> [Problem]: All that is needed is each line of the entries holding the word "accounts", copied as it stands.
[Opening Material for this task section]
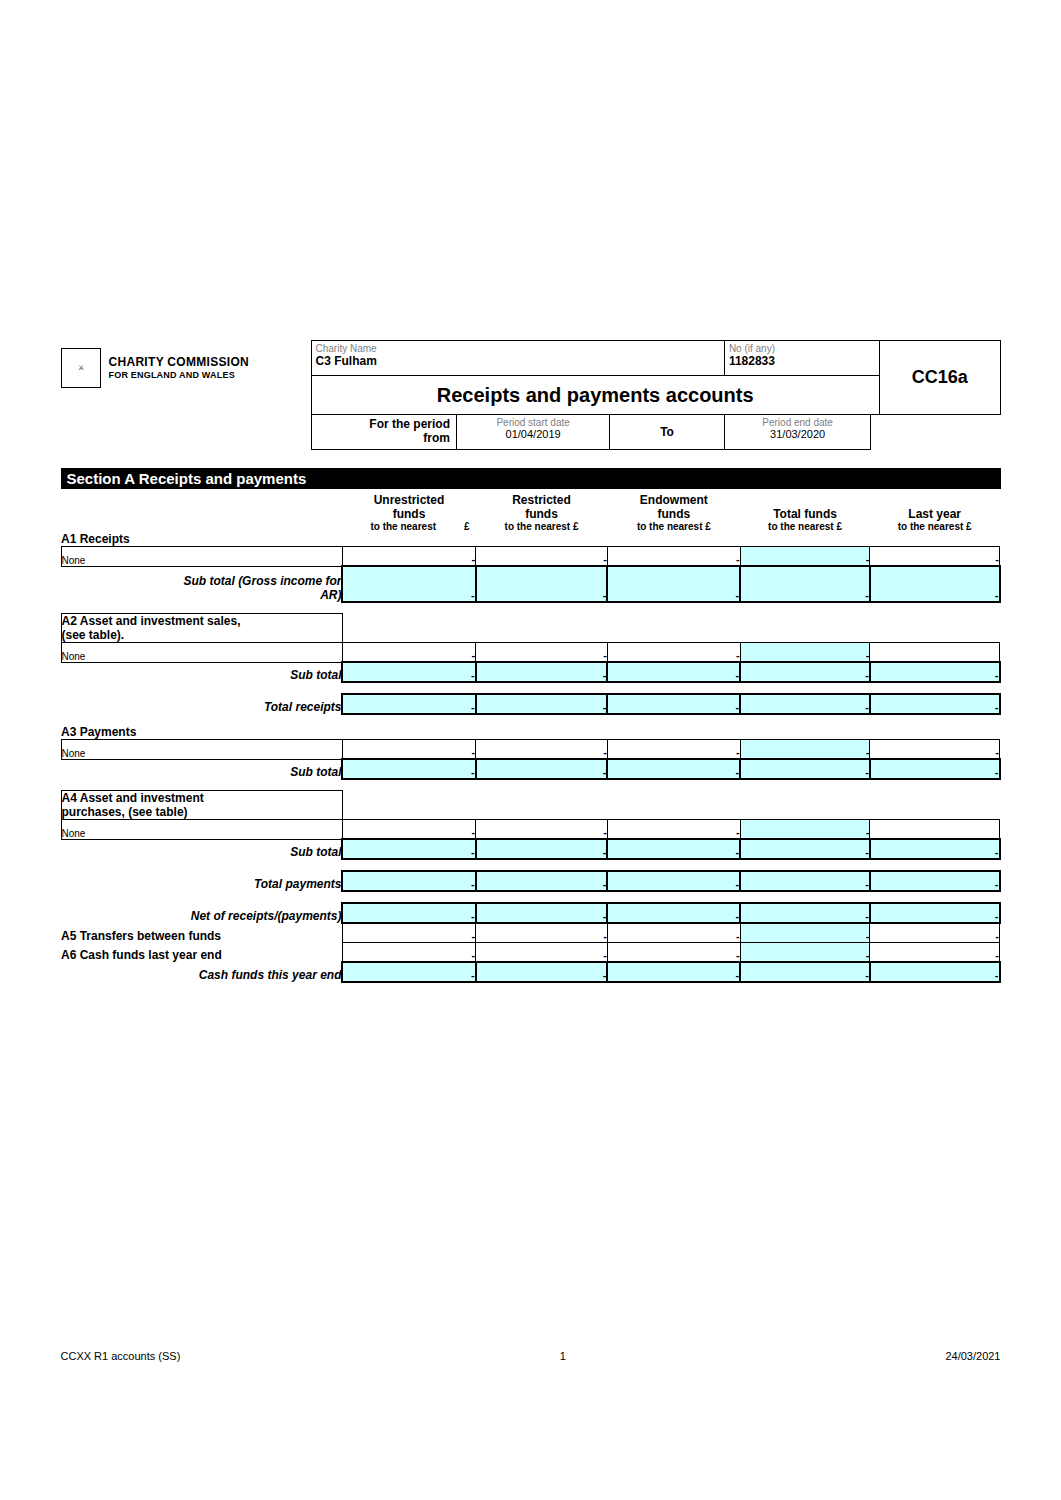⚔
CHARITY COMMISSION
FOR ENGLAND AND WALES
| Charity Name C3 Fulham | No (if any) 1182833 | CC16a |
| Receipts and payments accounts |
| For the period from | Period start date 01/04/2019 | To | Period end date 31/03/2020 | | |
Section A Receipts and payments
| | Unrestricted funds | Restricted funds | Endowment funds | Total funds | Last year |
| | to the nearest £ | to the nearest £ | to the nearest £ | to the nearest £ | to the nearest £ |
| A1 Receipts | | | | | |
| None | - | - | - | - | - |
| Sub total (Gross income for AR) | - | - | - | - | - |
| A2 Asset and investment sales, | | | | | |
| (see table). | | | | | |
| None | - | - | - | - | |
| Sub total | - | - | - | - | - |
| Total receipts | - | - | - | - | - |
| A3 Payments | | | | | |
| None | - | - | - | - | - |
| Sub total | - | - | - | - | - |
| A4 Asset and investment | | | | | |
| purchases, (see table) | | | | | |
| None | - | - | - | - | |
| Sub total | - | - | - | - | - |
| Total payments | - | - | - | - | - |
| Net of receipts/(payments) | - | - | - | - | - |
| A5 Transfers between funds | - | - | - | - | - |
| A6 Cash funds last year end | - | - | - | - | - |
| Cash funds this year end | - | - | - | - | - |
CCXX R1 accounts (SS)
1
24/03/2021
[Closing Material for this task section]
[Opening Material for this task section]
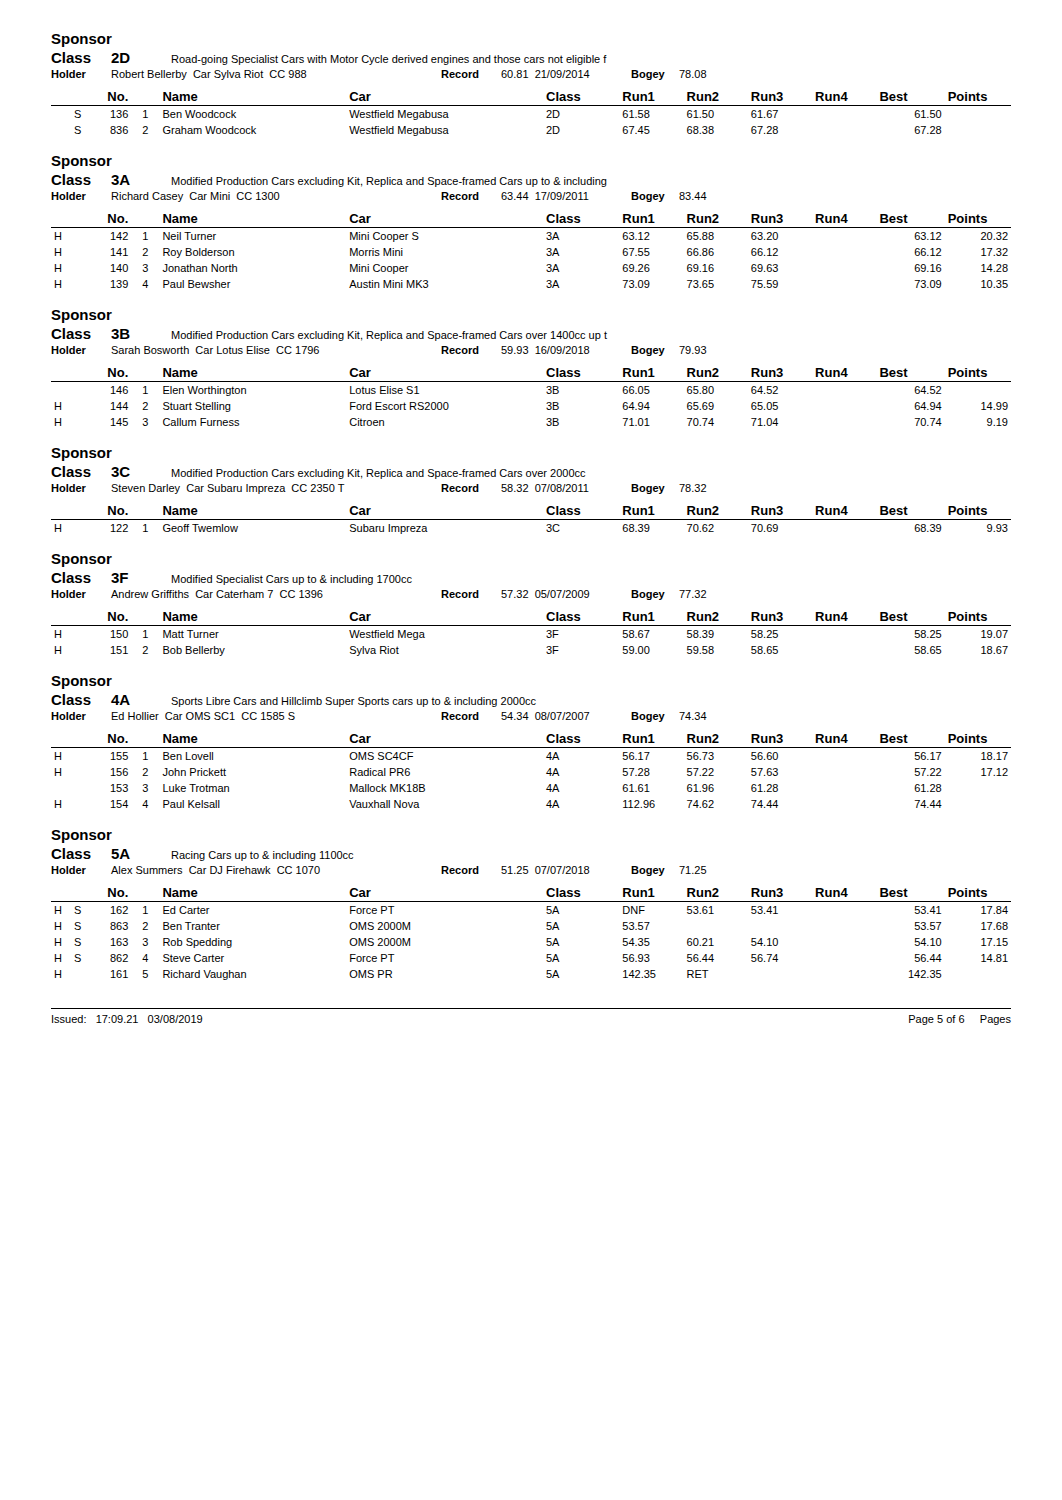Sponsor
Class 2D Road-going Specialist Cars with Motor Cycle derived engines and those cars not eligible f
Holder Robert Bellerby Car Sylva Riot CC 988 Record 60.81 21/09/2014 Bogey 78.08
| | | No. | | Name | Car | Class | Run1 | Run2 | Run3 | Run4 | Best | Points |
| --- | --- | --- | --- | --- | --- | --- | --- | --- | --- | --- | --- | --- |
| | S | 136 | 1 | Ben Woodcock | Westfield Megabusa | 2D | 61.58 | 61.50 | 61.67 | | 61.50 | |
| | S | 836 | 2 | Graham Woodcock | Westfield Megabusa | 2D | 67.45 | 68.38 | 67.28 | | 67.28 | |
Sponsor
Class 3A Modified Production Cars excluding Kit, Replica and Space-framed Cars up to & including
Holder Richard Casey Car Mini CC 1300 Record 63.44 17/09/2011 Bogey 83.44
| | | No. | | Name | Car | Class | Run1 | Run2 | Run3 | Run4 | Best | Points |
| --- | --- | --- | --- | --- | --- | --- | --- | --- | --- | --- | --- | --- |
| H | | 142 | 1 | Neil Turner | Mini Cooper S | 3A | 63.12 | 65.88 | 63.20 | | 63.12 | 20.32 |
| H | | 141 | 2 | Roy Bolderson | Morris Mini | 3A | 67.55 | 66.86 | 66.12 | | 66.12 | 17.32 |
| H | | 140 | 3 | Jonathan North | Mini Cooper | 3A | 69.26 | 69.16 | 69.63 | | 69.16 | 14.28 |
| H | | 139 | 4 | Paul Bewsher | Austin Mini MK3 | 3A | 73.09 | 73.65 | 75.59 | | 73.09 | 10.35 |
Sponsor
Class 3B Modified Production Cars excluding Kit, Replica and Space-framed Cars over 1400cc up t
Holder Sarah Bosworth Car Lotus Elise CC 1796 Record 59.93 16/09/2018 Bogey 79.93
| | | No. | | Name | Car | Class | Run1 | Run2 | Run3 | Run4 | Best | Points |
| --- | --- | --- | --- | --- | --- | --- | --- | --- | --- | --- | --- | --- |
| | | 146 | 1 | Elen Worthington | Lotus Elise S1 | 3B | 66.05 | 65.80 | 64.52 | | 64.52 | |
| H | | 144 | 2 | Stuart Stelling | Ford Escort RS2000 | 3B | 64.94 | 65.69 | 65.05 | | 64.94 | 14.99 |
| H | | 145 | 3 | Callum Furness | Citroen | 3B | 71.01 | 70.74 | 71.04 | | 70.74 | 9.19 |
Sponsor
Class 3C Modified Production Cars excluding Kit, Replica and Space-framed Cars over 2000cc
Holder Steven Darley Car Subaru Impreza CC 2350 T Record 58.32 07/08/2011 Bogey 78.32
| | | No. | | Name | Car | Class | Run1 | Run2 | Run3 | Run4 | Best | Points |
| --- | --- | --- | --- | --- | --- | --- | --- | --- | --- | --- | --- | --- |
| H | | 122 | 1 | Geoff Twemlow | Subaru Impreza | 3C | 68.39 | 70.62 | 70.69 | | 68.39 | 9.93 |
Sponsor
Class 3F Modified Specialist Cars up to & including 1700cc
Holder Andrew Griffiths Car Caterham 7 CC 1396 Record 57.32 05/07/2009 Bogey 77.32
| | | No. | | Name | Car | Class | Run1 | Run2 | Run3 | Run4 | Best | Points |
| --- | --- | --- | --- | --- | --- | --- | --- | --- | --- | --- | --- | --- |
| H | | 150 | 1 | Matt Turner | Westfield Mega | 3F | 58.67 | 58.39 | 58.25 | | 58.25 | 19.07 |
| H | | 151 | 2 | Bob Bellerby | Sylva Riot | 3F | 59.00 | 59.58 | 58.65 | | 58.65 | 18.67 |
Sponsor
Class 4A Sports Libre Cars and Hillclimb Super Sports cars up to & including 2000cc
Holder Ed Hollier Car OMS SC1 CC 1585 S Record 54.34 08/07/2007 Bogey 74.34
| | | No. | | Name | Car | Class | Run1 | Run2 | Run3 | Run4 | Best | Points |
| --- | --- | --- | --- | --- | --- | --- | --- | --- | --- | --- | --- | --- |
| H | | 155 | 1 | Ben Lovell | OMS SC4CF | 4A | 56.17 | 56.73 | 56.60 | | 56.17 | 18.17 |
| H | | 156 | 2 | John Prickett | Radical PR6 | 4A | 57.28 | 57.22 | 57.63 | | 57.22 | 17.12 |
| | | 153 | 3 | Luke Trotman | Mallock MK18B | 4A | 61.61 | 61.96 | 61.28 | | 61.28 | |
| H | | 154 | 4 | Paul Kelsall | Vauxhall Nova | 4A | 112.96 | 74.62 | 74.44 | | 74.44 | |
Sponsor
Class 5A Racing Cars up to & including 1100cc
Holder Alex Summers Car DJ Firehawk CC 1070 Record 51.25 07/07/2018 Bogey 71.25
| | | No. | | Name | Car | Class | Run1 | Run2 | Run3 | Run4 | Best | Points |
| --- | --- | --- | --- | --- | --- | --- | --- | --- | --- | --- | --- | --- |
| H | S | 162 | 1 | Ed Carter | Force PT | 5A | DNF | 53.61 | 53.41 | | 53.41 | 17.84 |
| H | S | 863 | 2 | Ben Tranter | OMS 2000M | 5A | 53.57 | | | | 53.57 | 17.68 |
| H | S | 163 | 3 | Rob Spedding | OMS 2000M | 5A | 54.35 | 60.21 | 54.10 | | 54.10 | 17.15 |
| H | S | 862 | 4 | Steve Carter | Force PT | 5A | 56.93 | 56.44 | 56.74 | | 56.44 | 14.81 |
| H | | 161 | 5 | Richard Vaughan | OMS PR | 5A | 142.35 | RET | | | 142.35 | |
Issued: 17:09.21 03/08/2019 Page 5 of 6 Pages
[Closing Material for this task section]
> [Completed task]:
| Receipts and payments accounts |
CCXX R1 accounts (SS)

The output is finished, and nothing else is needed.